Ty: It’s a range. The person who’s been here the longest other than me has been with us for 5 years. I’m a bit of an exception myself having been here over 8 years. I started off as a warehouse associate and became the program manager over time. It’s really about what you want to do. Some people take on other part-time jobs as they get established, others take advantage of opportunities to learn skills here. We have a free forklift operator certification opportunity where employees can learn to use the forklift which sets them up to take other jobs with higher pay. Base pay for an experienced forklift operator is $12 – $15 per hour to start, which is a good step up for people.
SHIFT: How did you get plugged in with Goodwill?
Ty: Through RISE (Mayor’s Office of Reintegration Services), which is a re-entry program established under Mayor Nutter. After I got out, I was in a halfway house at D & Erie called Kintock (Kensington is home to more than 75% of all halfway houses in Philadelphia) which is set up to ease the process of re-acclimating after leaving prison. Every day I would get a pass to go to RISE headquarters downtown where I would familiarize myself with the computer and fill out applications to try to put myself in a better position to get a job. Someone recognized me one day, I didn’t realize it at first but he was a friend from childhood who I grew up with — Tyrone Ward. Tyrone was a case manager at RISE, who at the time was placing people at the Goodwill location. He put in a call to the Goodwill Program Manager. He said “I have a guy here and I want you to give him a shot”. The rest is history.
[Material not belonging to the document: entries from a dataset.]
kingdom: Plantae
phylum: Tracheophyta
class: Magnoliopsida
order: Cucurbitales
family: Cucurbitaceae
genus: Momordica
SHIFT: Would you ever do anything else?
Ty: Of course! I would like to do other things, but I don’t think I would ever move away from reentry. Eventually I’d like to go in to prisons to tell people my story and let them know that’s not going to be easy when they get out. The biggest thing I think is to reach the people who are young and still have a lot of life ahead of them. I went when I was 32, there wasn’t much anyone could tell me at that point, I’d already seen the world so it was really up to me to make the change. When you can reach people at a formative age you can influence them and affect how they see their future. Most of the time in prison these young people are surrounded by others who don’t see how important it is to make a change.
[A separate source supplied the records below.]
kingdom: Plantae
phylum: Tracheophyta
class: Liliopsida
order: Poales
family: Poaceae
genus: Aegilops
I also want to tell people how important it is to think about what they’re going to do when they get out. You have to have a plan. It wasn’t easy for me, though it might have looked it. The whole time I was at Kintock I was saying “you have to get me out of here”, but I’m glad I stayed there for 7 months. I was able to work at Goodwill and live at Kintock, which made the transition back much smoother. Now it’s a pleasure for me to be able to set people up with work, especially people who are living at the same halfway house that I was in.
A big part of success is you have to want to change yourself and you have to embrace the struggle. I fancied myself a smart person before prison when in reality I wasn’t being that smart. I always had money but I never worked for it. I never embraced the struggle before prison and now that’s what I do every day. God willing, I get up at 4am every morning and take SEPTA to the office. My mother and father worked their whole lives and I swear I can count on one hand how many days they missed work, I can’t remember a single time they were home sick, and I have a hell of a memory. So now when I wake up in the morning I think about my parents.
SHIFT: How do you want to get back in to work in the prisons?
Ty: I’m not sure how I would do it yet because I’m so busy here but I’d like to find a way, especially now that I’m off parole. 7 years! I’m impressed with myself, and had to thank Goodwill when I finally reached that mark last September.